USDCAD: open 1.3821, overnight range 1.3815-1.3829, close 1.3819, WTI $74.65, Gold, $2750.43

The Canadian dollar traded sideways in an uneventful overnight session as traders awaited the Bank of Canada meeting, where a rate cut is widely expected. The key question on the minds of traders is whether the cut will be 25 bps or 50 bps. While the consensus leans toward 50 bps, around 30% of traders believe a 25 bps cut is more likely.

Those in the 50 bps camp argue that the data shows a weakening economy with rising unemployment that is struggling to keep up with immigration. Additionally, BoC Governor Tiff Macklem hinted a few weeks ago that a significant rate cut might be necessary.

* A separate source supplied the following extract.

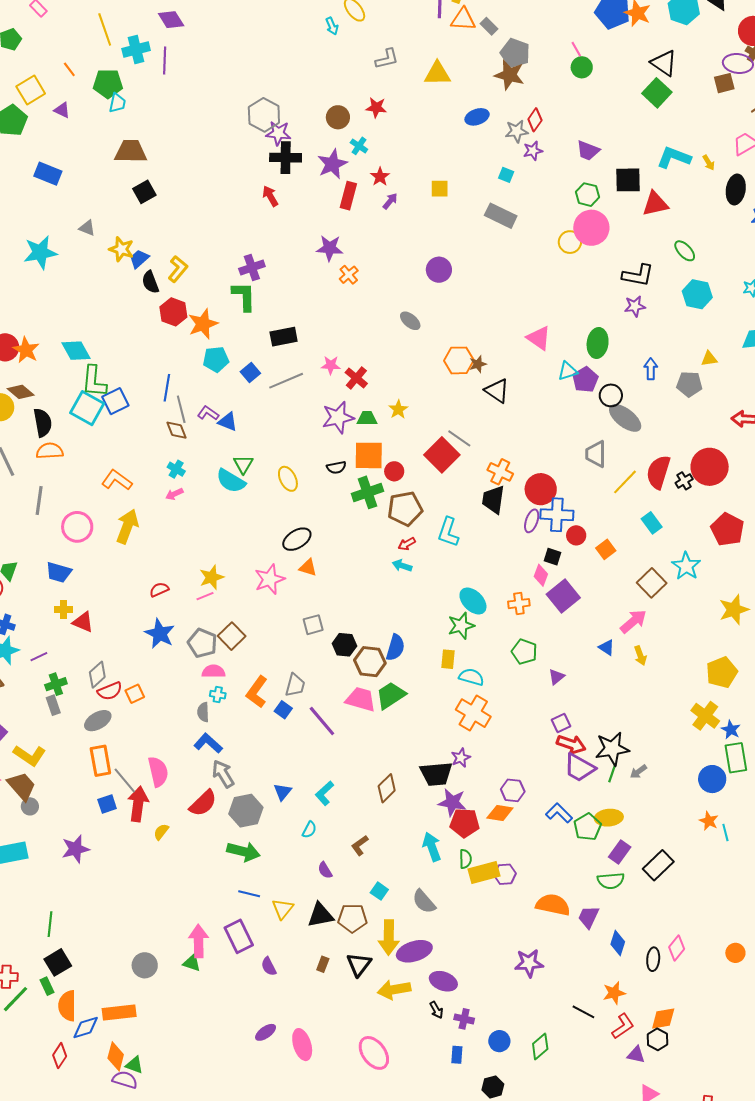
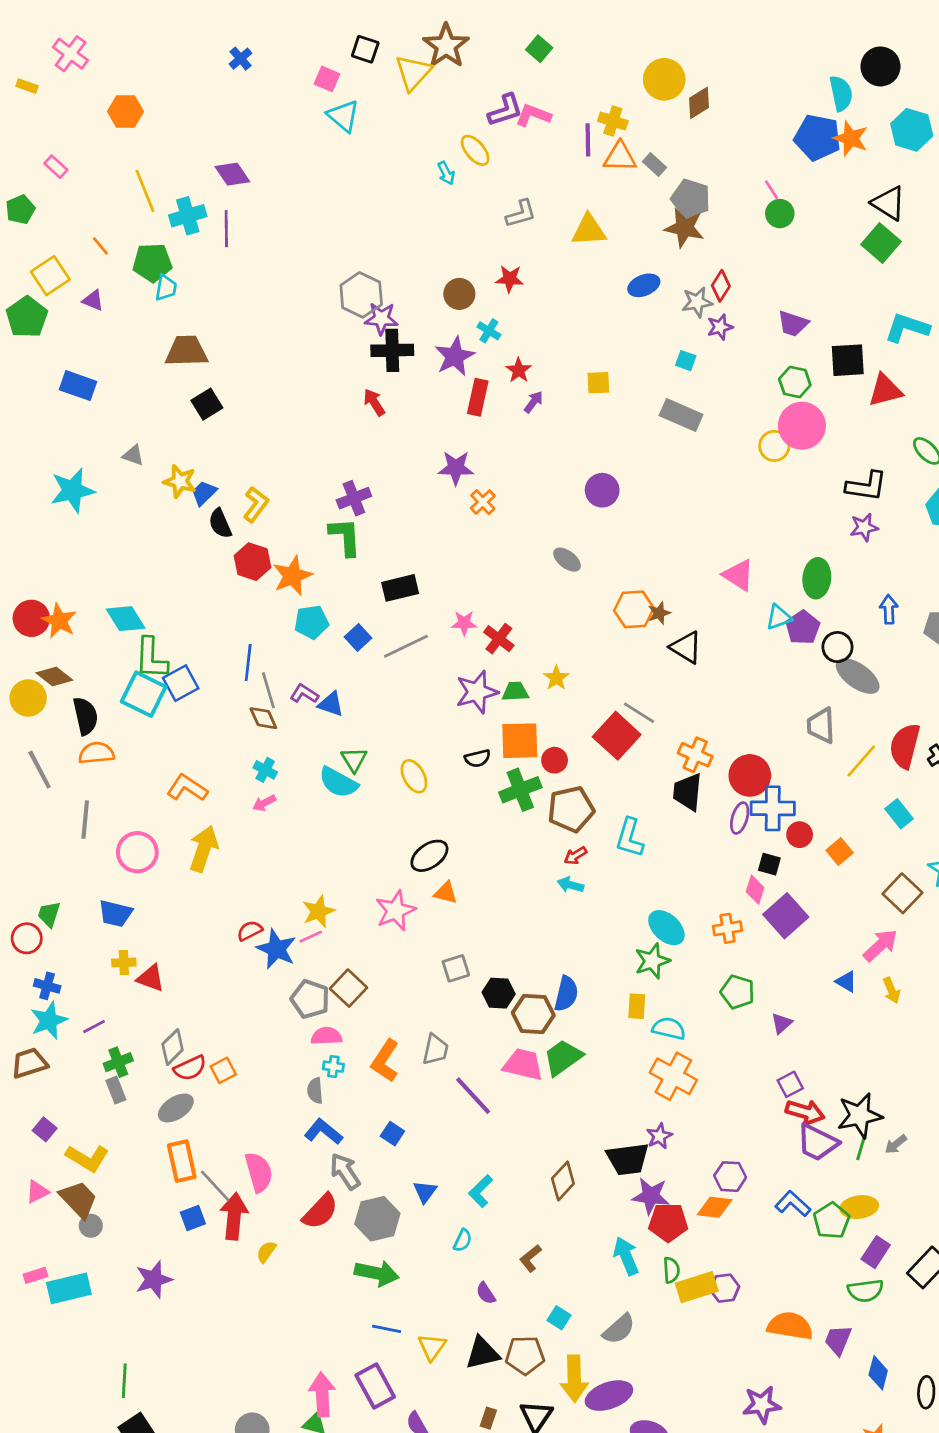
blue star: (160, 634) -> (276, 949), moved
blue square: (283, 710) -> (392, 1134), moved
gray semicircle: (424, 902) -> (619, 1329), turned -88

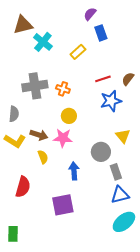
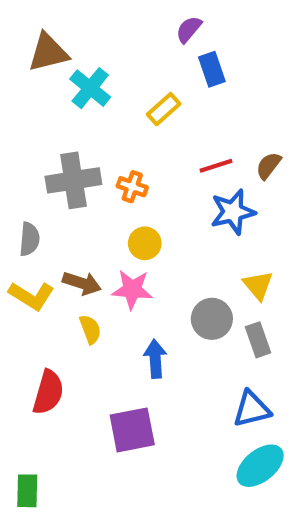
gray rectangle: (116, 172) -> (258, 340), moved

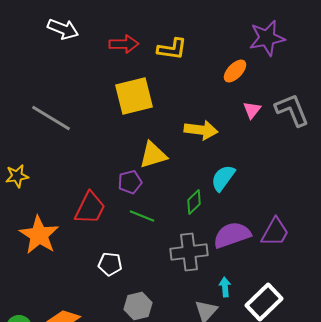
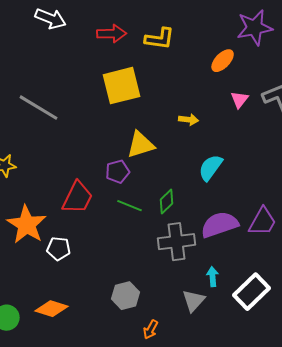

However, his comments came before Fed Chair Jerome Powell indicated that the FOMC is in no rush to cut rates, a stance recently reinforced by various Fed officials. Traders expecting a 25 bps BoC cut highlight these comments, expressing concerns that a 50 bps cut could significantly weaken the Canadian dollar.

The International Monetary Fund (IMF) has a rosy view of the Canadian economy for 2025 and are predicting GDP at 2.4%, substantially higher than 1.3% previously. The predictions should be taken with a grain of salt as the IMF has a poor forecasting record.

EURUSD remained close to its previous close at 1.0800, fluctuating within a narrow range of 1.0792 to 1.0806. The euro faces downward pressure due to the European Central Bank’s dovish outlook, while the US Federal Reserve maintains a steady stance, bolstered by confidence in a US soft landing. Further, the US presidential race is seen as a slight negative for the euro, as Tariff-man Trump continues to lead over Harris.

GBPUSD is trading near the upper end of its 1.2969-1.2992 range, buoyed by a modest boost after the IMF raised the UK’s 2024 growth forecast from 0.7% to 1.1%. However, any significant gains are tempered by the broad demand for the US dollar, especially with the upcoming US presidential election looming.

USDJPY saw a steady rise, moving from 151.02 to 152.027 during New York trading. This upward momentum is attributed to increasing US Treasury yields, with the 10-year yield hitting 4.24%. While expectations of a US soft landing and gradual rate cuts persist, they contrast sharply with the Bank of Japan’s dovish stance, although a rate hike from the BoJ is still anticipated in the future.

AUDUSD traded lower within the 0.6662-0.6692 range, pressured by US dollar strength. On the bright side, downside risks for the Australian dollar may be mitigated as analysts see reduced odds for further rate cuts by the Reserve Bank of Australia in 2024.

US existing home sales reports are due.